# SOURCE PASSAGE:
# Has anyone got any disco?



## Xelebes (Mar 9, 2015)

Canada played a major role in the development of disco, helping transform that classic Philly sound towards the more European sound, especially Eurobeat and Italo-Disco. You still can hear the Canadian influence on modern Japanese eurobeat. This thread is for disco and anyone who wants to take the bite on any disco classics. 

Posting this one because it has a nice guitar segue.

[youtube]rwiTd2sPssI[/youtube]


----------



## mhammer (Nov 30, 2007)

I actually liked disco, though a great deal of it was utter crap, piggybacking on a trend. The same can be said for a lot of rap and hip-hop, and probably a great deal of metal. But the best stuff holds up well. Certainly Daft Punk proved that last year by perfectly recreating 1979. And yes, if you ignore Patsy Gallant, Quebec had a strong influence. FWIW, I hand't realized that George Thurston had passed away. One of these days I have to see the film _Funkytown_ ( http://en.wikipedia.org/wiki/Funkytown_(film) ).

Outside of Canada, Georgio Moroder was probably doing as much for synthesizers as Walter/Wendy Carlos and Keith Emerson had done. https://www.youtube.com/watch?v=bQ-xLd8mVIE

I still have a bunch of disco albums and 12" singles in the basement, including Shirley & Co. doing _Shame, Shame, Shame_, and a bunch of studio guys (mostly Paul Butterfield's horn section) in a disco version of the _I Love Lucy_ theme, and Chic, of course.

[video=youtube;MyxZpCrN1Hs]https://www.youtube.com/watch?v=MyxZpCrN1Hs[/video]

The Wispers were pretty good.
[video=youtube;fOaxEa5ONJw]https://www.youtube.com/watch?v=fOaxEa5ONJw[/video]

And who can forget one of the most intense grooves ever recorded, The Trammps' _Disco Inferno_, a tune that could probably still be very hip, if it weren't for the unnecessary symphonic touches. I'll bet its one of those tunes that any funk combo could surprise an audience with and have everyone on the dance floor in a matter of seconds.

# WORK TASK 1:
Convert the stretch of the records from the line containing "Question: Which object" through the line containing "The height and" into a JSON list of strings, one string per line, leaving out blank lines.
The disco thread and the records have no connection to each other.

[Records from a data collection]
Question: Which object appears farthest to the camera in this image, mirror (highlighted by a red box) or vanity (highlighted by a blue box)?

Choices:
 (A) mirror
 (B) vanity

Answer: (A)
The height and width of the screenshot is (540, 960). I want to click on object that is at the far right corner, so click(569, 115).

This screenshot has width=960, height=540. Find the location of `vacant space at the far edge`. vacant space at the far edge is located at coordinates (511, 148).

...

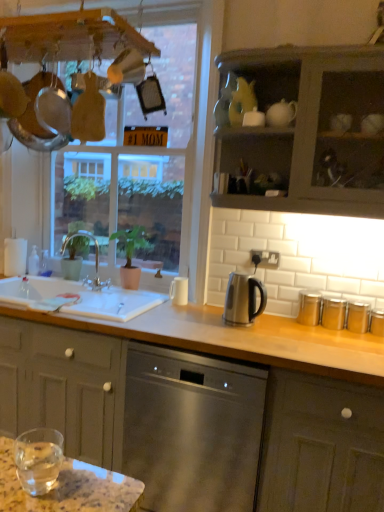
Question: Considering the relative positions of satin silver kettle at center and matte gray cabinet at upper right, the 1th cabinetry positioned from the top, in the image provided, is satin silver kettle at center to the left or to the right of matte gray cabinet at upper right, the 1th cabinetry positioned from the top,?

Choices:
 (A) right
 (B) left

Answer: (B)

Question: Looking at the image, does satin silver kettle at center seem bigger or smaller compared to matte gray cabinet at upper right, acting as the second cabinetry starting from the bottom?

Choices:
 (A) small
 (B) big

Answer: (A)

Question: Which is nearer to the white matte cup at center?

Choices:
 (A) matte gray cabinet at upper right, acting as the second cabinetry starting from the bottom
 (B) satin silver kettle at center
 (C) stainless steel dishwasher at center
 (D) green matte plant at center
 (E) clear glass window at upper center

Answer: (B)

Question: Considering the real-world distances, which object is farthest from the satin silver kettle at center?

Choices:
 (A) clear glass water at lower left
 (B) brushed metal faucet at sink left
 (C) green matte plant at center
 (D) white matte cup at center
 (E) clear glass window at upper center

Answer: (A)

# WORK TASK 2:
Carry on the forum thread about disco from its final sentence.

# RESPONSE AREA 1:
[
  "Question: Which object appears farthest to the camera in this image, mirror (highlighted by a red box) or vanity (highlighted by a blue box)?",
  "Choices:",
  " (A) mirror",
  " (B) vanity",
  "Answer: (A)",
  "The height and width of the screenshot is (540, 960). I want to click on object that is at the far right corner, so click(569, 115)."
]

# RESPONSE AREA 2:
[video=youtube;V7EfnYwpmOE]https://www.youtube.com/watch?v=V7EfnYwpmOE[/video]

The biggest sin of disco was its repetitiveness (tsss-poom-tsss-poom-tsss-poom). Although to be fair, it was only slightly more repetitive than the average Teagan and Sara tune. With a lot of disco, if you heard 12 seconds of the tune, you've pretty much heard it all, whereas with Teagan and Sara, it takes about 15-20 seconds to reach the same conclusion. I'm not sure how much of disco's repetitiveness was a function of the earliest days of synths, drum machines, click tracks, and the relative inability for such technology to easily accommodate changing tempo, bridges, etc.


----------



## nonreverb (Sep 19, 2006)

One of the two bands I play in is a Disco band....


----------



## Xelebes (Mar 9, 2015)

Love Giorgio Moroder. Been looking up Gino Soccio's and separately, Barbara Doust's œuvre.

I personally love the tss-poom. Mind you, I love to bits techno (real techno) so. . .

[youtube]D-qxywJaSz4[/youtube]


----------



## Xelebes (Mar 9, 2015)

mhammer said:


> The biggest sin of disco was its repetitiveness (tsss-poom-tsss-poom-tsss-poom). Although to be fair, it was only slightly more repetitive than the average Teagan and Sara tune. With a lot of disco, if you heard 12 seconds of the tune, you've pretty much heard it all, whereas with Teagan and Sara, it takes about 15-20 seconds to reach the same conclusion. I'm not sure how much of disco's repetitiveness was a function of the earliest days of synths, drum machines, click tracks, and the relative inability for such technology to easily accommodate changing tempo, bridges, etc.


A lot of it comes down to beatmatching. One of the first techniques that djs mastered was the beatmatch. Pitchmatching wasn't mastered until the 90s and figuring out how to mix widely varying tempos didn't come until the mid to late 80s (scratching, dropping.) So beatmatching was always the primary concern for many djs and that meant constant tempos.

Bridges in disco are much more subtle. Especially in the eurobeat mould, where it is ABC format, the bridges are quick. I think this is mostly done because the bridges were considered less important stylistically. It's one theme to another theme. Even Constandinos' works had brisk bridges despite being very elaborate.


----------



## Lola (Nov 16, 2014)

I used to burn up the dance floor to this tune! I love disco and forever will! Great dancing music!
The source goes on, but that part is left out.